Sweett Group’s spatial report looks at the office sector in detail, separating buildings into four groups: city offices, regional offices, office towers and business parks. Maps of minimum ROI were produced for each group at postcode area level detail. To create these maps, rent and yield data was input for each area to calculate the value per sq.m. Where more than one set of data was available for a particular postcode area, the minimum rent and yield values were used. These values were then combined with the cost uplift data (per sq.m) from the main Value of Space research to calculate a minimum ROI percentage for each area.
As expected, East, South and West London postcode areas achieved significant minimum returns across all four maps, as did the Edinburgh and Glasgow postcodes with ROI’s consistently over 500% . Areas within commuting distance of London also performed strongly, whilst the postcodes containing major regional cities such as Manchester, Leeds and Bristol clearly outperformed their neighbours.
The premium cost of space within cities meant that the minimum ROI in the city office map was generally higher than for regional or tower offices. Even greater overall results were visible in the business parks map except for one area (where data was actually available), achieving a minimum ROI of at least 50%, and over half delivering returns of above 100%.
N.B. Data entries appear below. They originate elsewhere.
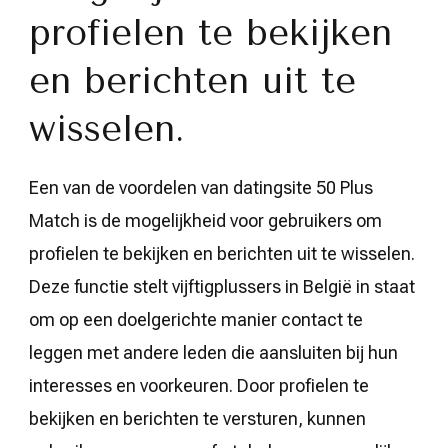
profielen te bekijken
en berichten uit te
wisselen.
Een van de voordelen van datingsite 50 Plus
Match is de mogelijkheid voor gebruikers om
profielen te bekijken en berichten uit te wisselen.
Deze functie stelt vijftigplussers in België in staat
om op een doelgerichte manier contact te
leggen met andere leden die aansluiten bij hun
interesses en voorkeuren. Door profielen te
bekijken en berichten te versturen, kunnen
Sweett produced two further maps of ROI percentage for a number of industrial and retail warehouse case studies. Once again, the South East projects were the top performers in the industrial map, although positive ROI’s were shown for all projects. The most remarkable results though were in the retail warehouse sector. Across the nine properties studied, the lowest return was an outstanding 651% in Cardiff with ROI’s reaching as high as 1115% in Edinburgh, 1336% in Leeds and 1761% in Croydon.